Belding: Talking about women’s rights detrimental to genuine, constructive discourse
March 28, 2012
Groups on the political left are just as guilty of fundamentalism as groups on the right, such as members of the Tea Party. Both sides race away from real policy discussions toward the first principles of rights; for Republicans and conservatives, that often takes the shape of invoking appeals to religious freedom and economic liberty. For Democrats and liberals, that often takes the shape of invoking women’s rights or fairness.
Given the speed with which they do so, you would think that the Republicans and Democrats fancy themselves soldiers of World War I when, once the French and British stopped the German advance through northern France, the Germans on one side and the French and British on the other tried to flank the other’s line. Instead of striking out, they would strike around. To do that, they raced away from Paris toward the English Channel.
Most recently, public appeals to rights come from some commentators who describe a war on women’s rights from the likes of Rick Santorum and other Republicans who want to limit the distribution of public money to organizations that also provide abortions, the use of public money to pay for women’s health care, or who want to require women seeking an abortion to undergo an ultrasound beforehand.
Rights are by definition inviolable, and involving them in policy discussions means the most we can say when they are in danger is, “Go to hell” or “Fuck you.” Since they are rights, there is no debating them: There is only force. If your actions can be abridged for good reason — even in cases of national emergency — they are not rights.
In some cases, such as women’s rights, the issue is not even one of rights. That term, “women’s rights,” is a misnomer. It is inaccurate. It is wrong. The term is inaccurate because women are a faction. They belong to a specific, defined, particular group of people. A faction cannot have rights. If it did, if its members did, they would be secured by the government and exercised by themselves at the expense of other rights.
Women do not have women’s rights. Men do not have men’s rights. African-Americans do not have African-Americans’ rights. Caucasians do not have Caucasians’ rights. Muslims do not have Muslims’ rights. Christians do not have Christians’ rights. Nobody has rights that stem from his or her status as a member of a demographic smaller than “human.”
Hence, for a woman to have an absolute right to birth control, no one else’s rights, such as freedom of religion or freedom to not aid in the commission of acts that violates one’s religious teachings or conscience, can be infringed. If they are, the woman does not have a right to birth control — at least not to birth control provided by someone other than herself. What we refer to as “women’s rights” are, rather, women’s privileges.
That idea belongs to Enlightenment thinker Immanuel Kant; it is his categorical imperative that we should act only according to standards we think should be universal prescriptions. In other words, only do something if you should do it in every circumstance.
“Women’s rights” is really a policy discussion. We should be talking about whether we want the government to compel people to provide services they do not want to provide — for whatever reason — in terms of how it affects daily life, not in terms of whose rights such compulsion violates or assists.
Or we should talk about whether we want the government to fund organizations whose funding is largely from non-governmental sources in terms of whether additional sources would fill the void or whether the government’s budget can afford to privilege that program over others that actually provide a public good rather than one that benefits only the women it interacts with as customers or patients.
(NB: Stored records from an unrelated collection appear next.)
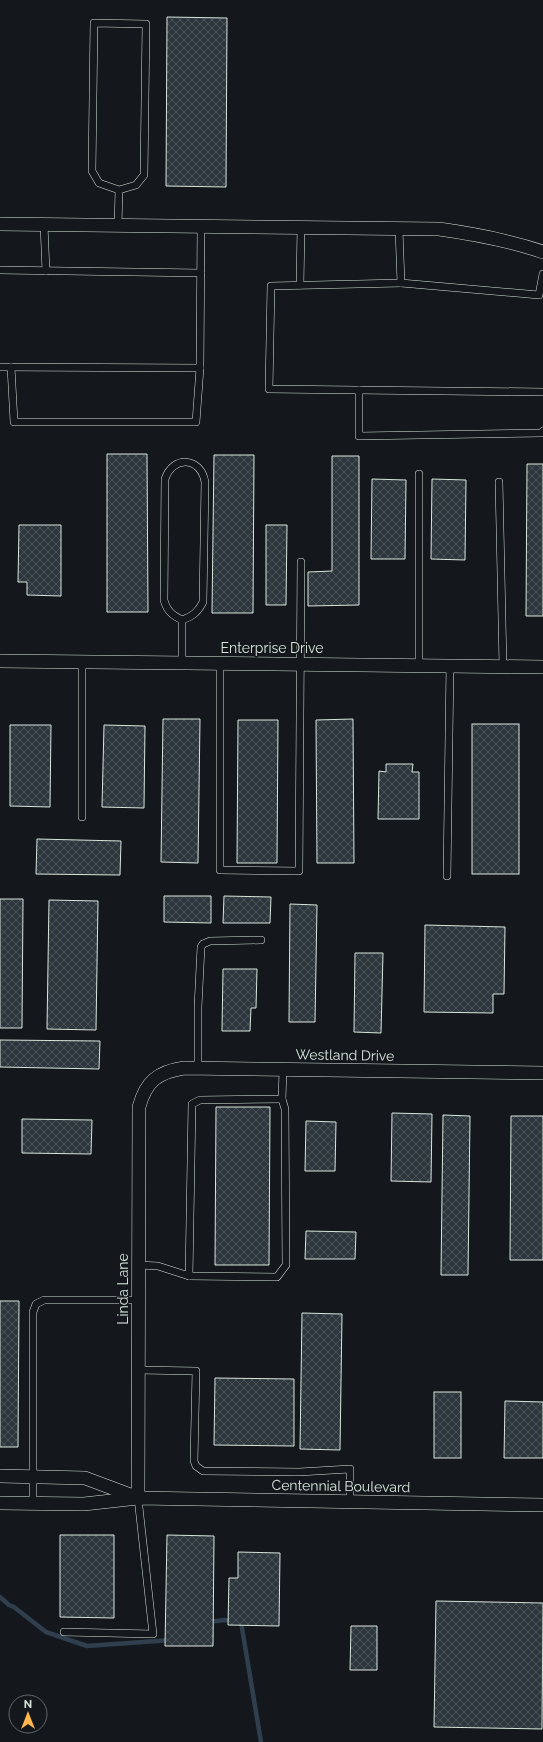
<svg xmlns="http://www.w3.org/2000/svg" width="543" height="1742" viewBox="0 0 543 1742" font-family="Raleway,sans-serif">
	<defs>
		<pattern id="building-cross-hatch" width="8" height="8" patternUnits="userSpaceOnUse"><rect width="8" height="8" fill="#2c363c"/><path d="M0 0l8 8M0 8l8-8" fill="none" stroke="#4a5358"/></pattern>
	</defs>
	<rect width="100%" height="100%" fill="#14181c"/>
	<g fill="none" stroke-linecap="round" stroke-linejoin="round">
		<g stroke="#2f3f4d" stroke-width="4.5">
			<polyline points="0,1597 9,1605 14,1607 46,1632 87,1646 171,1640"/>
			<polyline points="208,1622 225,1620 241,1622 261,1742"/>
		</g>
	</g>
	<g fill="url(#building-cross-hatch)" stroke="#d8e6dc">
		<polygon points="167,17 227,18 226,187 166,186"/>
		<polygon points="107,454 147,454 148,612 107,612"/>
		<polygon points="214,455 254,455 253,613 212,613"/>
		<polygon points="332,456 359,456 359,605 308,606 308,572 332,571"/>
		<polygon points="527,464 543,464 543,616 526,616"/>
		<polygon points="372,479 406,480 405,559 371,559"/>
		<polygon points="432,479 466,480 465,560 431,559"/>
		<polygon points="19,525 61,525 61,596 27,595 27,582 18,582"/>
		<polygon points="266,525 287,525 286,605 266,605"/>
		<polygon points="163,719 200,719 198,863 161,862"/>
		<polygon points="353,719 354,863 317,863 316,720"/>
		<polygon points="238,720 278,720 277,863 237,863"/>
		<rect x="472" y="724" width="47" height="150"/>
		<polygon points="10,725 51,725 50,807 10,806"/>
		<polygon points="104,725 145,726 144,808 102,807"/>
		<polygon points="386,764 413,764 412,772 419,772 419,819 378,819 379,771 386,772"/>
		<polygon points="37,839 121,841 120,875 36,874"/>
		<polygon points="164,896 211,896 211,923 164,922"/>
		<polygon points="224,896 271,897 270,923 223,923"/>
		<polygon points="0,899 23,899 22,1028 0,1028"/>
		<polygon points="49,900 98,901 96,1030 47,1029"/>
		<polygon points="290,904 317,905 315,1022 289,1022"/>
		<polygon points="425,925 505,927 504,994 493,994 493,1013 424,1012"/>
		<polygon points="355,953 383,953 381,1033 354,1032"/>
		<polygon points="223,969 257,969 256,1008 251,1008 250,1031 222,1031"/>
		<polygon points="0,1040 100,1041 99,1069 0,1067"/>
		<polygon points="216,1107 270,1107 269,1265 215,1265"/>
		<polygon points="392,1113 432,1114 431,1182 391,1181"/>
		<polygon points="443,1115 470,1116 468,1275 441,1275"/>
		<polygon points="511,1116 543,1116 543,1260 510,1260"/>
		<polygon points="22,1119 92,1120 91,1154 22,1153"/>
		<polygon points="306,1121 336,1122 335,1171 305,1171"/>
		<polygon points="306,1231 356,1232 355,1259 305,1259"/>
		<polygon points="0,1301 19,1301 18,1447 0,1447"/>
		<polygon points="302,1313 342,1314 340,1450 300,1449"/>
		<polygon points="215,1378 294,1379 294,1446 214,1445"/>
		<rect x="434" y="1392" width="27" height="66"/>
		<polygon points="505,1401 543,1402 543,1458 504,1458"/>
		<polygon points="60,1535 114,1535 114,1618 60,1617"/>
		<polygon points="167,1535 214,1536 213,1646 165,1646"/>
		<polygon points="238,1552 280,1553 279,1626 228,1625 229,1578 238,1578"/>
		<polygon points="436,1601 543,1603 542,1729 434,1727"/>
		<polygon points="351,1626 377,1626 377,1670 350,1670"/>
	</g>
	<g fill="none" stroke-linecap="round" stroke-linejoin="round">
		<defs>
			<g id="service">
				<polyline points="44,225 46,271"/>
				<polyline points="118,226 119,190 99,183 92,171 94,23 146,24 144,175 136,185 119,190"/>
				<polyline points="399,229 401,283 539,295 543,274"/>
				<polyline points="0,270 201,273"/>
				<polyline points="401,283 271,286 269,389 543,392"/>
				<polyline points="300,285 301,227"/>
				<polyline points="0,367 200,368 201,227"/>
				<polyline points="11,367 14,422 196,422 200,368"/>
				<polyline points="359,390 359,436 541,433 543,431"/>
				<polyline points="419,474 419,665"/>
				<polyline points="499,482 503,666"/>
				<polyline points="82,661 82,817"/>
				<path d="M182,663V620C172,615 167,611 164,600L165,479C173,455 201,457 205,482L203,602C198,612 193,616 182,620"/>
				<polyline points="220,664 220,870 299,871 301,562"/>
				<polyline points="447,876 450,665"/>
				<polyline points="198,1069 198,1007 201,947 203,944 210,941 261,940"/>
				<polyline points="139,1265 158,1266 189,1276 192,1104 200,1100 282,1099 283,1070"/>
				<polyline points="189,1276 277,1277 286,1265 285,1109 282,1099"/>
				<polyline points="139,1370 196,1371 194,1461 196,1466 203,1471 299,1472 350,1469 350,1502"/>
				<polyline points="33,1503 33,1312 36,1304 44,1300 138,1300"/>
				<polyline points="64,1632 153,1634 138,1498"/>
			</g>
			<g id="minor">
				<path d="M0,224L439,229C475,234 508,240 543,252"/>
				<polyline points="0,661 543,667"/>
				<polyline points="0,1476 85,1478 136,1497"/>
				<path d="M138,1498L139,1107C146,1081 158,1072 184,1068L543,1073"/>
				<polyline points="0,1503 84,1504 138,1498 543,1505"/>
			</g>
		</defs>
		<use href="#service" stroke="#d8e6dc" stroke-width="8"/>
		<use href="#minor" stroke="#d8e6dc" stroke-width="14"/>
		<use href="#service" stroke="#14181c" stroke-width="7"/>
		<use href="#minor" stroke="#14181c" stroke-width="13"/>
	</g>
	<g text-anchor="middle" stroke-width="3" stroke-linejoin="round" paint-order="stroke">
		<g font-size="14" fill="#d8e6dc" stroke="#14181c">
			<text x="272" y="653">Enterprise Drive</text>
			<text transform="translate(345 1055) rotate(1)" y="5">Westland Drive</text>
			<text transform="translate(123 1289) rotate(-90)" y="5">Linda Lane</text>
			<text transform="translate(341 1486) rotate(1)" y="5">Centennial Boulevard</text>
		</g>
	</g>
	<g transform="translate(28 1714)"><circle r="19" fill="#14181c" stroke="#626a69"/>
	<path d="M0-3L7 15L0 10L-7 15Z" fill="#ffb74d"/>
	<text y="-6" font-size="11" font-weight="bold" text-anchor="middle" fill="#d8e6dc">N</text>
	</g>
</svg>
The impossibility of compromise, which is the essence of political interaction, on a yes-or-no issue (there is no third option available in this dichotomy) means that issues of authority such as which rights belong to who are antecedents of politics. They are, in other words, prepolitical.
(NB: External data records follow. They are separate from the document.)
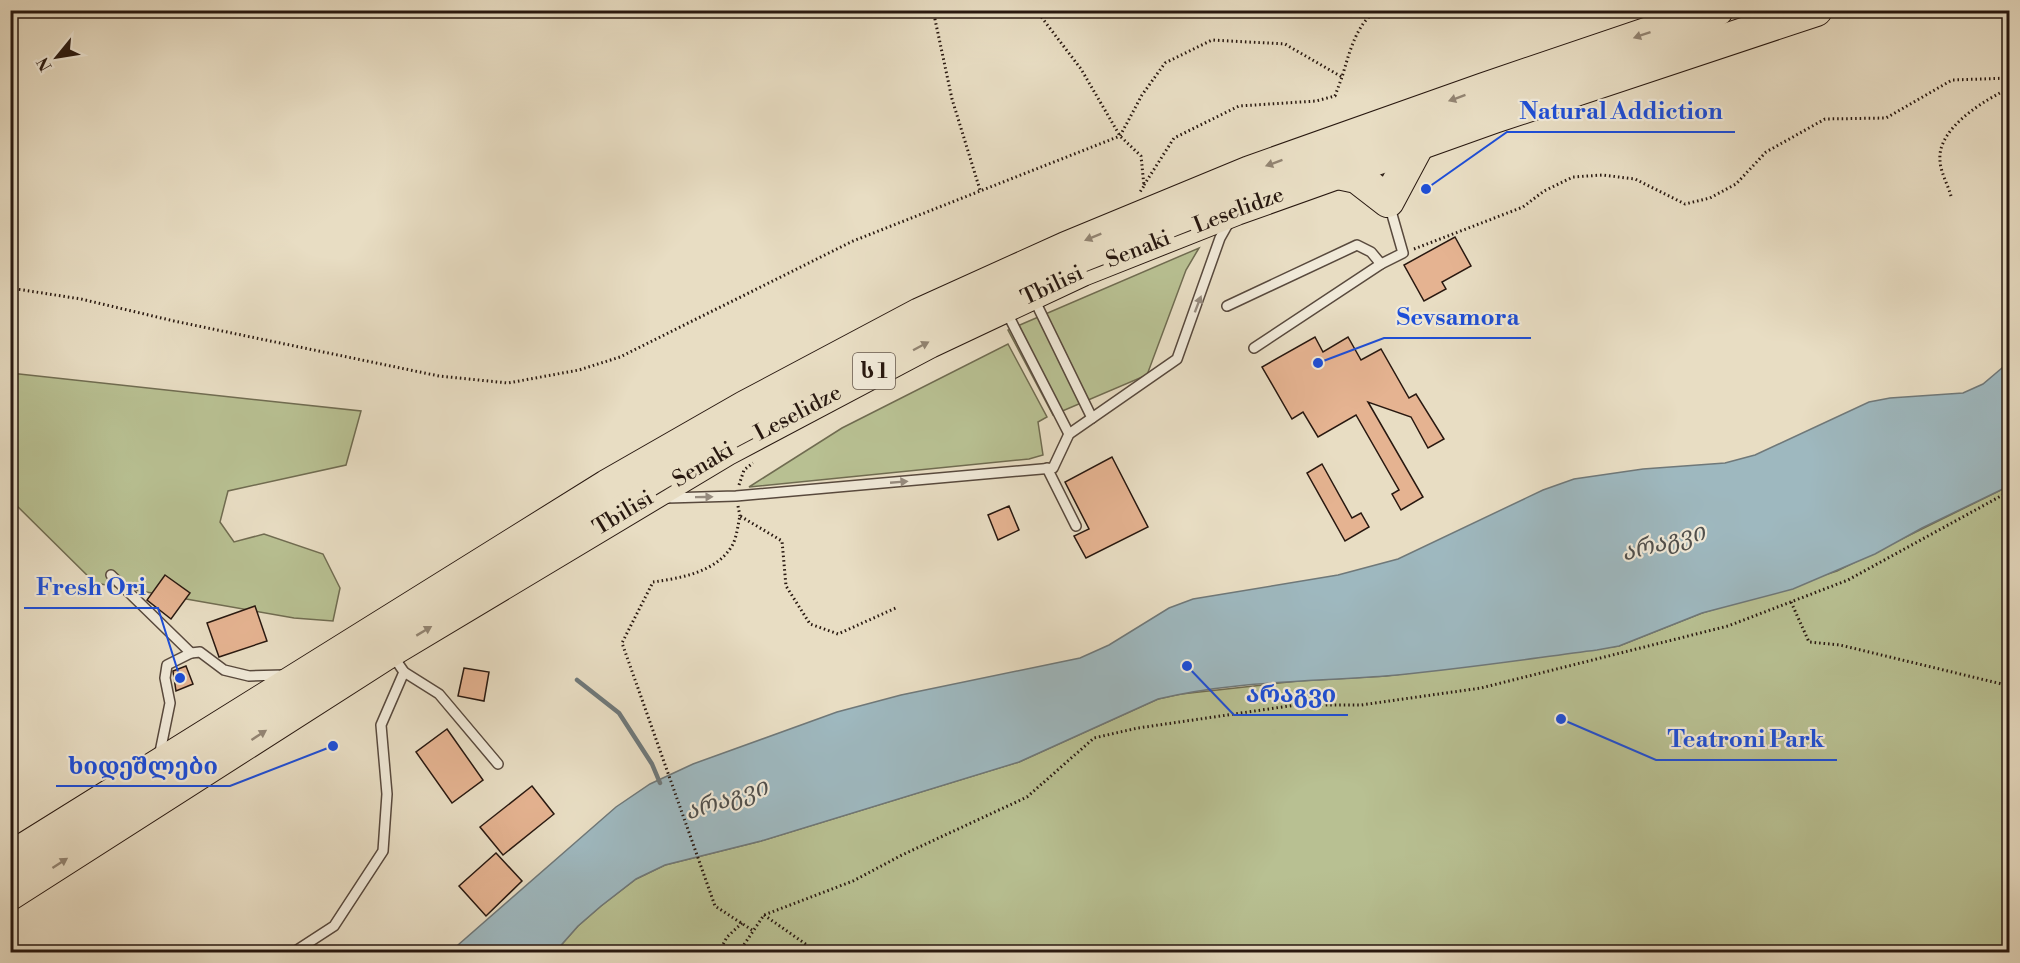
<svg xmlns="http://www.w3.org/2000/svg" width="2020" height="963" viewBox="0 0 2020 963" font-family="'Libre Bodoni','Noto Serif Georgian',serif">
	<rect width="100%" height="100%" fill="#e8ddc3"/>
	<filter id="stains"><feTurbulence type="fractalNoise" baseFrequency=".00333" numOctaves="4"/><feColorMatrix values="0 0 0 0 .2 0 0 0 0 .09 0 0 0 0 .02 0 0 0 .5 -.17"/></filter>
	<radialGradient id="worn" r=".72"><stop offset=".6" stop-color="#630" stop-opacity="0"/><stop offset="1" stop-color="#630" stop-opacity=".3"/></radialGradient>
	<g fill="#b8c092" stroke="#706c51" stroke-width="1.5">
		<path d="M1199,248L1186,270L1147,375L1053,415L1008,330Z"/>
		<path d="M1008,344L1047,417L1038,422L1043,455L1029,459L749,487L842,428Z"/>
		<path d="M10,373L361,411L346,465L228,491L220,522L234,542L264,534L323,554L340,588L333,621L294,618L95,583L11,500Z"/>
		<path d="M2009,486V952H555L578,926L601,906L636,879L665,865L761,841L1019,762L1158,699L1181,694L1298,681L1386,676L1619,646L1702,613L1837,571Z"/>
	</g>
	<path fill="#9eb8bf" stroke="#6f7879" stroke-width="1.5" d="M2009,362V486L1922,528L1875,554L1793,589L1702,613L1619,646L1597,650C1527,659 1455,670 1385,676C1310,682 1231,681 1158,699L1019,762L761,841L665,865L636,879L601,906L578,926L555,952H450L616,807L650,784L693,764L837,712L901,695L1080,658L1109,645L1169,608L1193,599L1338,575L1398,559L1543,490L1574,479L1643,469L1725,463L1755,455L1869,402L1890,398L1963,393L1983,384Z"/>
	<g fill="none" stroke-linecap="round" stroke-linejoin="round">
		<path stroke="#6f7879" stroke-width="4.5" d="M577,680L619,713L652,764L660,783"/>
	</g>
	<g fill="#e5b391" stroke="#281810" stroke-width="1.5">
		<path d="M1455,237L1471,266L1442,282L1446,289L1424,301L1404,265Z"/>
		<path d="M1315,337L1323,352L1348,337L1361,360L1381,349L1409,398L1416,394L1444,439L1428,448L1411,417L1368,402L1423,497L1401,510L1392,494L1399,490L1356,415L1318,437L1303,412L1292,419L1262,367Z"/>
		<path d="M1112,457L1148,527L1086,558L1074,536L1089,529L1065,482Z"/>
		<path d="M1322,464L1352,518L1361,513L1369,527L1345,541L1307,473Z"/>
		<path d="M1009,506L1019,530L998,540L988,515Z"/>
		<path d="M165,575L190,593L171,619L147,600Z"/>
		<path d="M255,606L267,641L219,657L207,623Z"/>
		<path d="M186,666L193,684L176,691L173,671Z"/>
		<path d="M464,668L489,672L484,701L458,696Z"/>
		<path d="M447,729L483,780L452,803L416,752Z"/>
		<path d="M532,786L554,814L503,855L480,827Z"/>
		<path d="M496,853L522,881L486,916L459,886Z"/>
	</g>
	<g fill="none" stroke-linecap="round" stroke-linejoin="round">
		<g stroke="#58493d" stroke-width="12">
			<g id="service">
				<path d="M1034,299L1092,418"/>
				<path d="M1227,306L1357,245L1371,252L1381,264"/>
				<path d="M1006,311L1069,434"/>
				<path d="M1254,348L1381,264L1403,253L1389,204"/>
				<path d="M1047,468L1076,526"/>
				<path d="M667,498L736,496L1053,468L1069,434L1177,359L1220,238L1229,222"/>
				<path d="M111,575L191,653"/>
				<path d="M393,656L404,672L439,694L498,764"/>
				<path d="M159,757L170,703L165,678L167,665L191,653L200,652L224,670L249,676L284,675"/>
				<path d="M294,952L334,926L383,851L387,794L381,725L404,672"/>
			</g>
		</g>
		<g stroke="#281810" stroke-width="34">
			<g id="motorway">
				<path d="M1338,173L1357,177L1388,201L1419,143"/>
				<path d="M10,858L607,486L745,407L920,314L1066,248L1250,172L1484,89L1717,10"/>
				<path id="s1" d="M10,894L390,651L727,449L929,342L1082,270L1236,209L1494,117L1816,10"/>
			</g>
		</g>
		<g stroke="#281810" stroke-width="3" stroke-dasharray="1.5 3" stroke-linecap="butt">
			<path d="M933,10L952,99L980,190"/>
			<path d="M1036,10L1081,69L1120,136L1141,156L1144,186L1140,192"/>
			<path d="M1144,185L1174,138L1239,106L1316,101L1335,96L1342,77"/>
			<path d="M1951,196C1948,185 1940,171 1940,160C1937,128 1986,99 2010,88"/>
			<path d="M1414,249L1523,207L1544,191L1573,177L1602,175L1635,179L1685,204L1710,198L1736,184L1766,152L1825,119L1886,118L1952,80L2010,78"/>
			<path d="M10,288L81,299L174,321L439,376L508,383L579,370L620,357L853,241L1120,136L1142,95L1165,63L1212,40L1285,44L1342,77C1349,55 1356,21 1379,10"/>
			<path d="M739,485L744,470L753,463"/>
			<path d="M738,506L740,516"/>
			<path d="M1791,602L1809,642L1840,645L2010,686"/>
			<path d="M764,915L817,952"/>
			<path d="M752,930L715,906L622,643L653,582C681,578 718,572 733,544C737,536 738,524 740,516L782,541L786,586L810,624L838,634L898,607"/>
			<path d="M719,952L727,937L742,923"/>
			<path d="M739,952L764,915L853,881L902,855L1027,797L1094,738L1138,728L1296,705H1361L1481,688L1728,626L1848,580L2010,491"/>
		</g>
		<use href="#service" stroke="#f0e9d8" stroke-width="9"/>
		<use href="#motorway" stroke="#e8ddc3" stroke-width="32"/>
	</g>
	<defs><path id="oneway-solid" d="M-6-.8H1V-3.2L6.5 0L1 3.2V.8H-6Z" transform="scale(1.5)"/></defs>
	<g fill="#928472">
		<use href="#oneway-solid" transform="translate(1642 35) rotate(161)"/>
		<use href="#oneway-solid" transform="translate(1457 98) rotate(160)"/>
		<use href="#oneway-solid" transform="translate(1274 163) rotate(160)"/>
		<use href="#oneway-solid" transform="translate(1093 237) rotate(158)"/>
		<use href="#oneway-solid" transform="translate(921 346) rotate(-28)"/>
		<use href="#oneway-solid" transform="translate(424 631) rotate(-31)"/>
		<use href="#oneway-solid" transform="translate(259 735) rotate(-33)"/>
		<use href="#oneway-solid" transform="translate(60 863) rotate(-33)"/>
	</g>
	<g fill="#968b7e">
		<use href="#oneway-solid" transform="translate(1198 304) rotate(-69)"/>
		<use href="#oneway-solid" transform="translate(899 482) rotate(-5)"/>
		<use href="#oneway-solid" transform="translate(704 497) rotate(-1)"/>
	</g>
	<g text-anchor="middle" stroke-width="4.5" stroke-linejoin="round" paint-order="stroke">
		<rect fill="#f0e9d8" stroke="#64574c" stroke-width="1.5" x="853" y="353" width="42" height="36" rx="4.5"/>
		<g font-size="21" font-weight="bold" fill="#281810">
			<text x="874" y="378">ს 1</text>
		</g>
		<g font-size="22" fill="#281810" stroke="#f0e9d8">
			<text dy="8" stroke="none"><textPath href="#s1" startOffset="1316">Tbilisi — Senaki — Leselidze</textPath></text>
			<text dy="8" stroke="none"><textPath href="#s1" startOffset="830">Tbilisi — Senaki — Leselidze</textPath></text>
		</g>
		<g font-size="24" font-style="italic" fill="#51504d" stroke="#f0e9d8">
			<text transform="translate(1663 542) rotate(-15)" y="8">არაგვი</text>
			<text transform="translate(726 799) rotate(-18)" y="8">არაგვი</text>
		</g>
	</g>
	<path fill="none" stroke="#1d4ed8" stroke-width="2" d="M1426 189L1507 132H1735M1318 363L1384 338H1531M180 678L158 608H24M1187 666L1234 715H1348M1561 719L1656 760H1837M333 746L230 786H56"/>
	<g fill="#1d4ed8" stroke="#f0e9d8" stroke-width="2">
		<circle cx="1426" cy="189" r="6"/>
		<circle cx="1318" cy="363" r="6"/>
		<circle cx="180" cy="678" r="6"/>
		<circle cx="1187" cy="666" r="6"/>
		<circle cx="1561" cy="719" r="6"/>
		<circle cx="333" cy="746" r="6"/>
	</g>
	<g font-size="24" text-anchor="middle" font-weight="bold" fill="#1d4ed8" stroke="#f0e9d8" stroke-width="4.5" stroke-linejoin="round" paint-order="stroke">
		<text x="1621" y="119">Natural Addiction</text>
		<text x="1458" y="325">Sevsamora</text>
		<text x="91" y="595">Fresh Ori</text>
		<text x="1291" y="702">არაგვი</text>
		<text x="1746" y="747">Teatroni Park</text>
		<text x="143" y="774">ხიდეშლები</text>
	</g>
	<rect width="2020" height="963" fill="none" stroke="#e8ddc3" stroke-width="36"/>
	<rect x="12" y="12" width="1996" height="939" fill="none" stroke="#281810" stroke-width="3"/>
	<rect x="18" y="18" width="1984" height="927" fill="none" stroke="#281810" stroke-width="1.5"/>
	<g transform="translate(57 57) rotate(240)" stroke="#f0e9d8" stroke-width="4.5" paint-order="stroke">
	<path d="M0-4.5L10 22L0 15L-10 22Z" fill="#281810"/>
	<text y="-9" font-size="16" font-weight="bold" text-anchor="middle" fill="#281810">N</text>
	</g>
	<rect width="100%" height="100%" filter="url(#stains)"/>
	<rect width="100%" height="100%" fill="url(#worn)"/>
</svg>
Until constitutional provisions clearly add “women’s rights” to the rights outside the reach of our political process, we have no business discussing them in policy settings. While they are certainly a matter for a constitutional convention or the debates that would surround Congress’s consideration of a constitutional amendment, talking about “women’s rights” when we are talking about ordinary bills, amendments or laws does nothing for the vibrancy of public debate.
Rather, talking about rights only embitters people and leads them to entrench their positions and opinions of others. We should talk about rights only when a mortal danger presents itself.